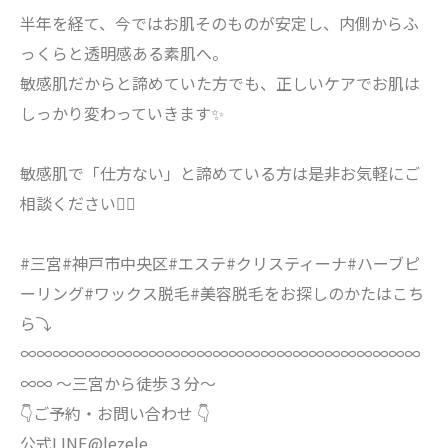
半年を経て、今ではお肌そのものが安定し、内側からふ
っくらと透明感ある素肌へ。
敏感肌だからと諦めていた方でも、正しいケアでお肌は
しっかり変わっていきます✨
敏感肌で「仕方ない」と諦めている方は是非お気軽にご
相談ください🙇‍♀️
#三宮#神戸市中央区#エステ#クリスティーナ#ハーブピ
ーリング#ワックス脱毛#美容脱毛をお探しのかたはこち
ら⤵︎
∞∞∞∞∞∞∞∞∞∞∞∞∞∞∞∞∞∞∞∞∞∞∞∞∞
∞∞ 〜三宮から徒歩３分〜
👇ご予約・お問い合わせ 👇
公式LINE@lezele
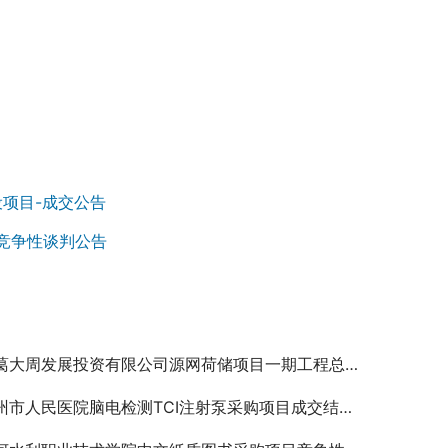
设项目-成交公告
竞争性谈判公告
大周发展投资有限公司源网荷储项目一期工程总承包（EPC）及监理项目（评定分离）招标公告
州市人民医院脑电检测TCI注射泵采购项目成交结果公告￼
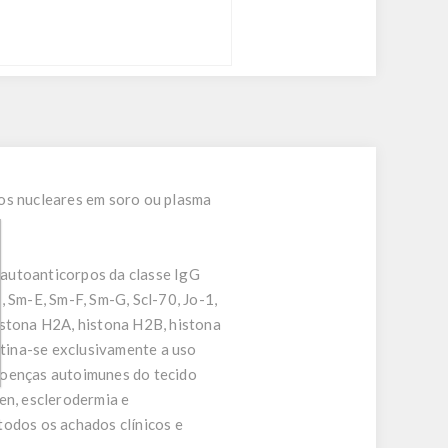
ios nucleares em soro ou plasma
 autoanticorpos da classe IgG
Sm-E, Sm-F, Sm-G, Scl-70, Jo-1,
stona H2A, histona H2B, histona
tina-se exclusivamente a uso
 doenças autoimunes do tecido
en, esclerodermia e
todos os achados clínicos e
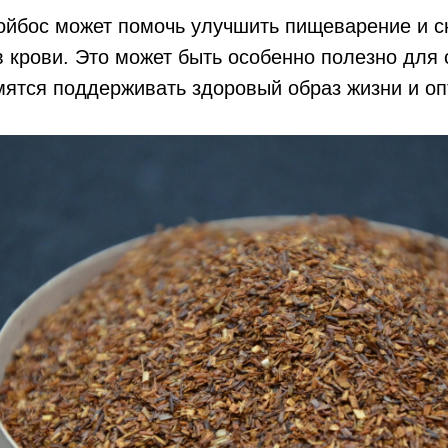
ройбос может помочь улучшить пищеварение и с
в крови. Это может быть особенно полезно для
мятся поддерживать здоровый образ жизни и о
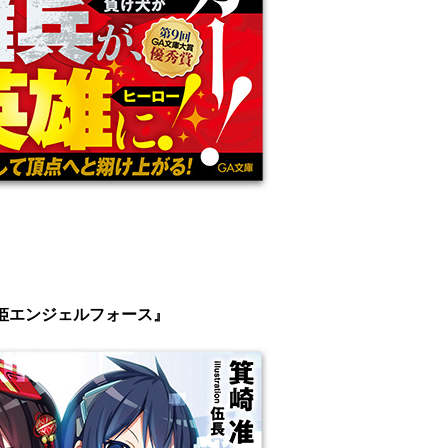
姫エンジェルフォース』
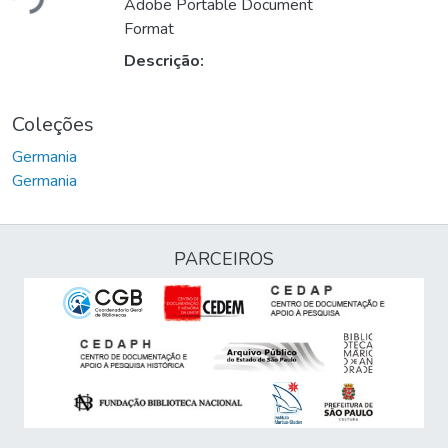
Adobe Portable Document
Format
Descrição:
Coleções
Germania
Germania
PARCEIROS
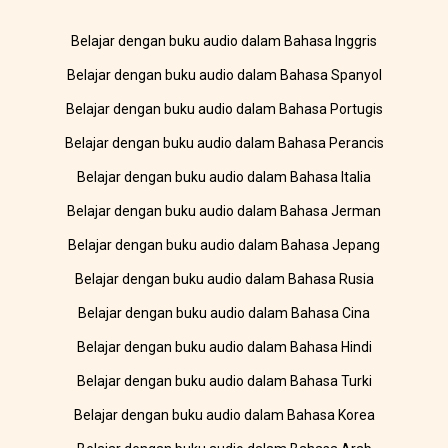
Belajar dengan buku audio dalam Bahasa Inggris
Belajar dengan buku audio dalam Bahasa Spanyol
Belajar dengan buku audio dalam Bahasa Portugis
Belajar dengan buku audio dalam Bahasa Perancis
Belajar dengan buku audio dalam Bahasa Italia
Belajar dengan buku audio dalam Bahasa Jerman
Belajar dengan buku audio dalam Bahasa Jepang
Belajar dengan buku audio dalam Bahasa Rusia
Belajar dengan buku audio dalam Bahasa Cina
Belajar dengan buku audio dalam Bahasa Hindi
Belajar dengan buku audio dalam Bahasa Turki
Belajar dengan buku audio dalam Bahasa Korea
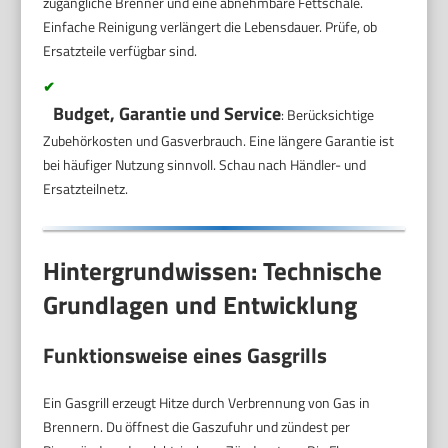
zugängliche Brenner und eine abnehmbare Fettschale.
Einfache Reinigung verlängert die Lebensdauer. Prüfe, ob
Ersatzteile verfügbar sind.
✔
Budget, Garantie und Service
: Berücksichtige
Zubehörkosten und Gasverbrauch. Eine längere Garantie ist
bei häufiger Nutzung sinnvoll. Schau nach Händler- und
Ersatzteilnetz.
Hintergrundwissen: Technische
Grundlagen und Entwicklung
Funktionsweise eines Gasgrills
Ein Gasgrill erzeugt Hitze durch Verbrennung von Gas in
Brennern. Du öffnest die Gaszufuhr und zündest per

────────────────────────────────────────

Would you transcribe all of the data exactly, omitting any pictures?

半年を経て、今ではお肌そのものが安定し、内側からふ
っくらと透明感ある素肌へ。
敏感肌だからと諦めていた方でも、正しいケアでお肌は
しっかり変わっていきます✨
敏感肌で「仕方ない」と諦めている方は是非お気軽にご
相談ください🙇‍♀️
#三宮#神戸市中央区#エステ#クリスティーナ#ハーブピ
ーリング#ワックス脱毛#美容脱毛をお探しのかたはこち
ら⤵︎
∞∞∞∞∞∞∞∞∞∞∞∞∞∞∞∞∞∞∞∞∞∞∞∞∞
∞∞ 〜三宮から徒歩３分〜
👇ご予約・お問い合わせ 👇
公式LINE@lezele
设项目-成交公告
竞争性谈判公告
大周发展投资有限公司源网荷储项目一期工程总承包（EPC）及监理项目（评定分离）招标公告
州市人民医院脑电检测TCI注射泵采购项目成交结果公告
ios nucleares em soro ou plasma
 autoanticorpos da classe IgG
Sm-E, Sm-F, Sm-G, Scl-70, Jo-1,
stona H2A, histona H2B, histona
tina-se exclusivamente a uso
 doenças autoimunes do tecido
en, esclerodermia e
todos os achados clínicos e
ройбос может помочь улучшить пищеварение и с
в крови. Это может быть особенно полезно для
мятся поддерживать здоровый образ жизни и о
姫エンジェルフォース』
Adobe Portable Document
Format
Descrição:
Coleções
Germania
Germania
PARCEIROS
Belajar dengan buku audio dalam Bahasa Inggris
Belajar dengan buku audio dalam Bahasa Spanyol
Belajar dengan buku audio dalam Bahasa Portugis
Belajar dengan buku audio dalam Bahasa Perancis
Belajar dengan buku audio dalam Bahasa Italia
Belajar dengan buku audio dalam Bahasa Jerman
Belajar dengan buku audio dalam Bahasa Jepang
Belajar dengan buku audio dalam Bahasa Rusia
Belajar dengan buku audio dalam Bahasa Cina
Belajar dengan buku audio dalam Bahasa Hindi
Belajar dengan buku audio dalam Bahasa Turki
Belajar dengan buku audio dalam Bahasa Korea
zugängliche Brenner und eine abnehmbare Fettschale.
Einfache Reinigung verlängert die Lebensdauer. Prüfe, ob
Ersatzteile verfügbar sind.
✔
Budget, Garantie und Service
: Berücksichtige
Zubehörkosten und Gasverbrauch. Eine längere Garantie ist
bei häufiger Nutzung sinnvoll. Schau nach Händler- und
Ersatzteilnetz.
Hintergrundwissen: Technische
Grundlagen und Entwicklung
Funktionsweise eines Gasgrills
Ein Gasgrill erzeugt Hitze durch Verbrennung von Gas in
Brennern. Du öffnest die Gaszufuhr und zündest per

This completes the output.